### THE DATA

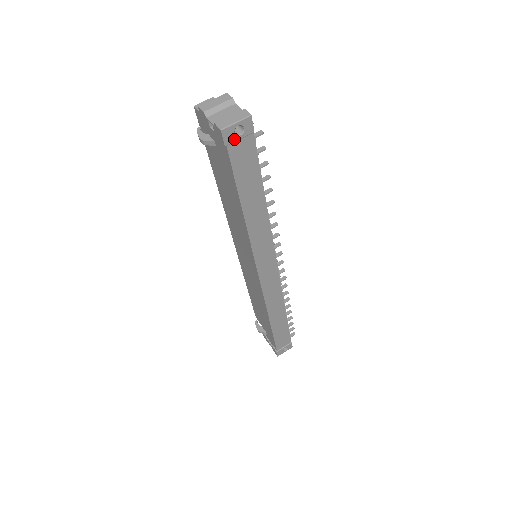
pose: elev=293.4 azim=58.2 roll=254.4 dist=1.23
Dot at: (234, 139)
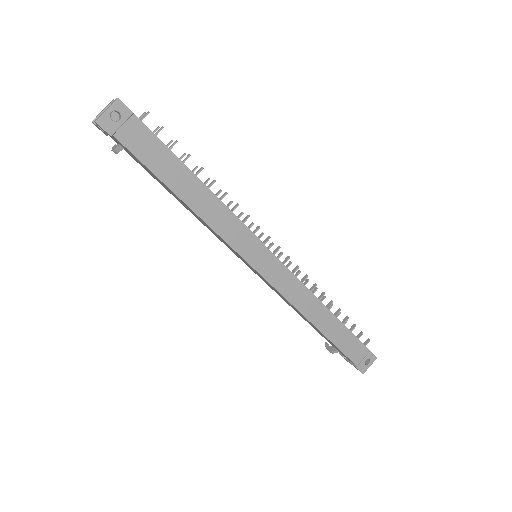
Dot at: (116, 126)
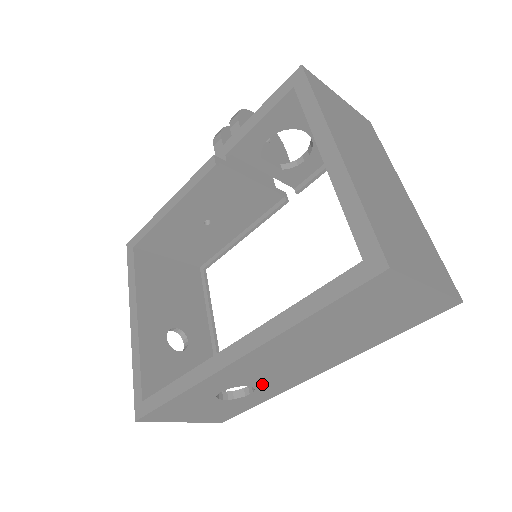
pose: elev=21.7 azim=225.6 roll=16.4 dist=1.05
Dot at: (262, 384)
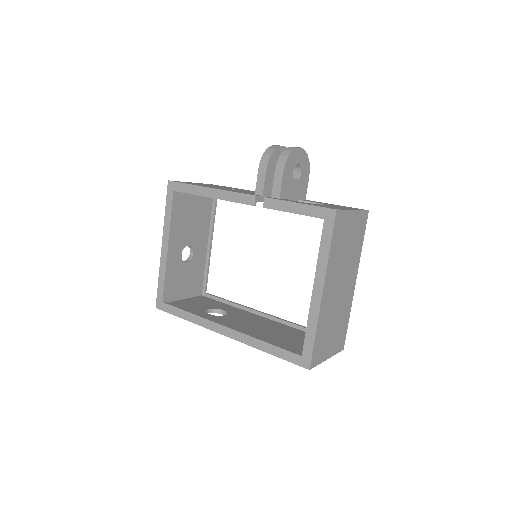
Dot at: occluded
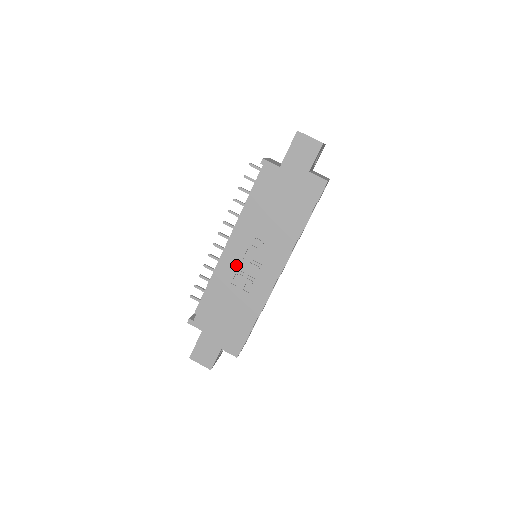
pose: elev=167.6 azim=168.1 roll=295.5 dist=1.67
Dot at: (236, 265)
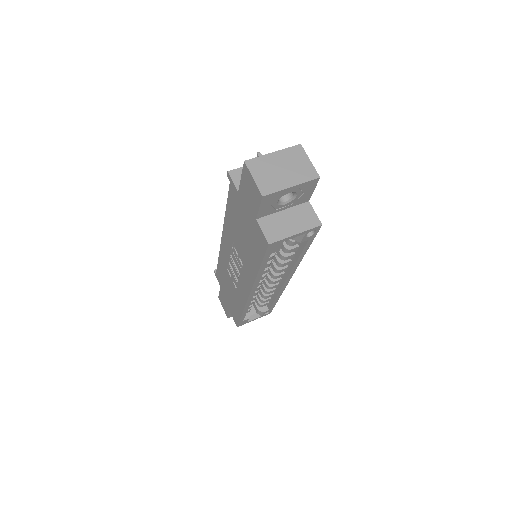
Dot at: (227, 258)
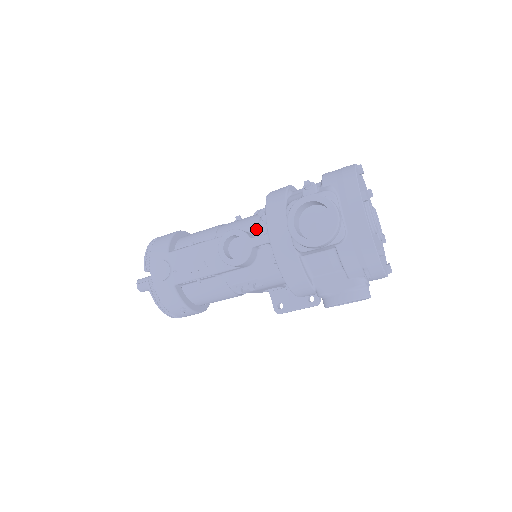
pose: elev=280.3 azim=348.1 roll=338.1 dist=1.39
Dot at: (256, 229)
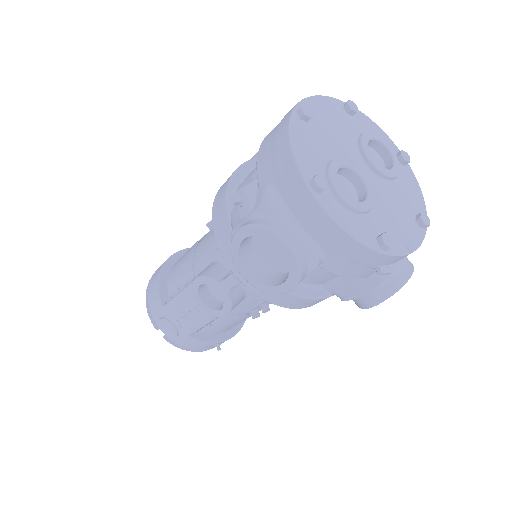
Dot at: occluded
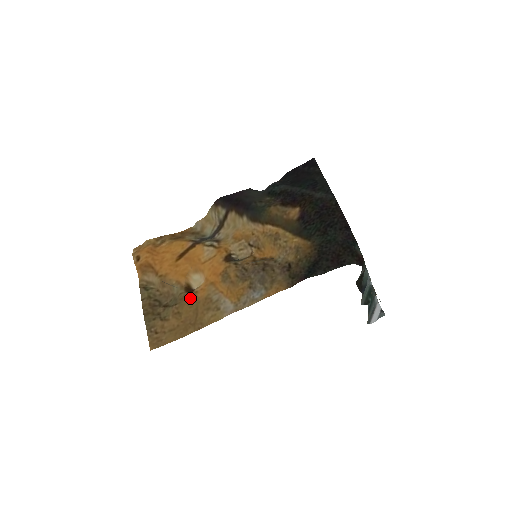
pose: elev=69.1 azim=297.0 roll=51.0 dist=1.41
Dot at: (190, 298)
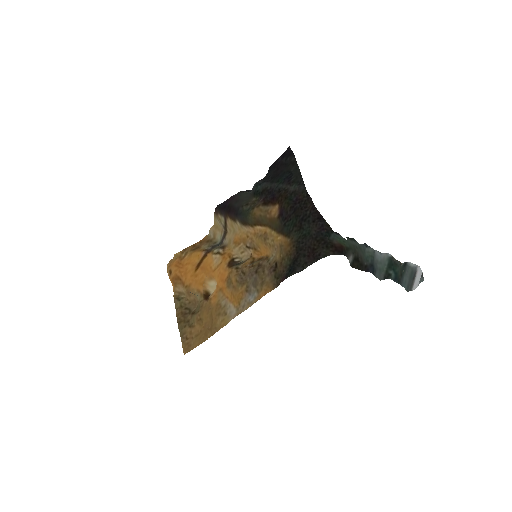
Dot at: (207, 305)
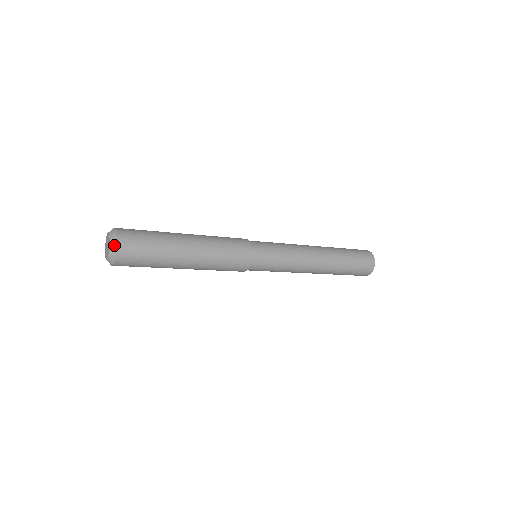
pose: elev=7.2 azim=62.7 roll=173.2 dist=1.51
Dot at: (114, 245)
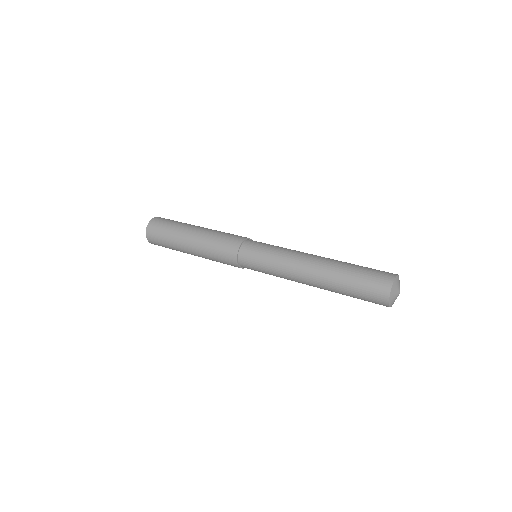
Dot at: (146, 234)
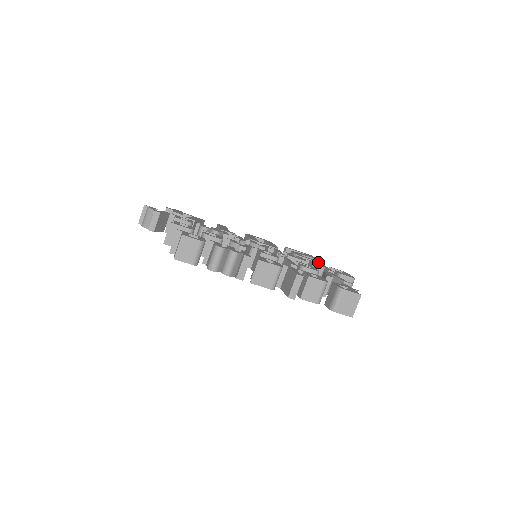
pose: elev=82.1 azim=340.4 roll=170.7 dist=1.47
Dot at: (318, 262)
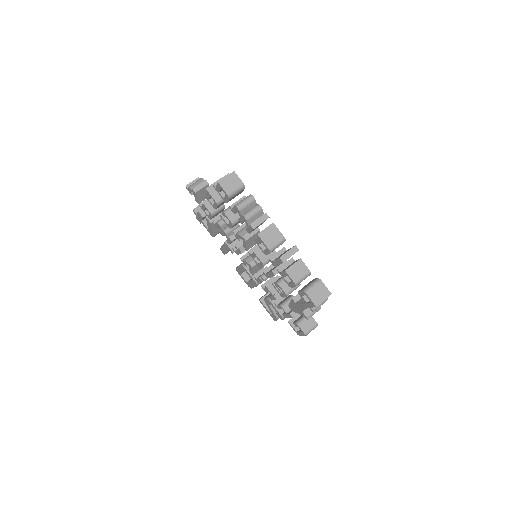
Dot at: occluded
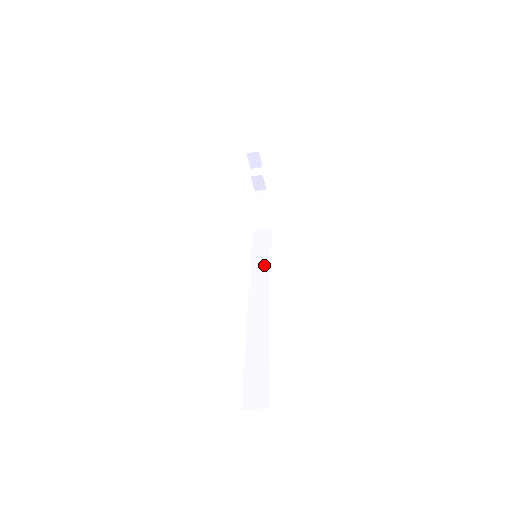
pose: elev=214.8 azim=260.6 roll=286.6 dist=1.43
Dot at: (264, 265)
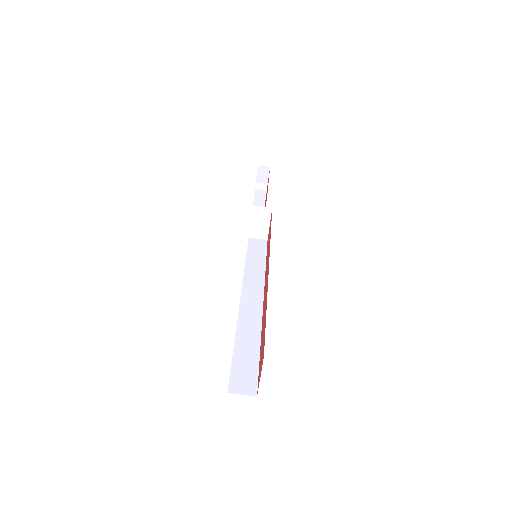
Dot at: (258, 269)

### AIM
Reproduce word for word every line of the entries from the one containing "pose: elev=7.2 azim=62.7 roll=173.2 dist=1.51" through the end of the entries, leaving out the pictures.

### OUTPUT
pose: elev=7.2 azim=62.7 roll=173.2 dist=1.51
Dot at: (114, 245)
Dot at: (146, 234)
pose: elev=82.1 azim=340.4 roll=170.7 dist=1.47
Dot at: (318, 262)
Dot at: occluded
pose: elev=214.8 azim=260.6 roll=286.6 dist=1.43
Dot at: (264, 265)
Dot at: (258, 269)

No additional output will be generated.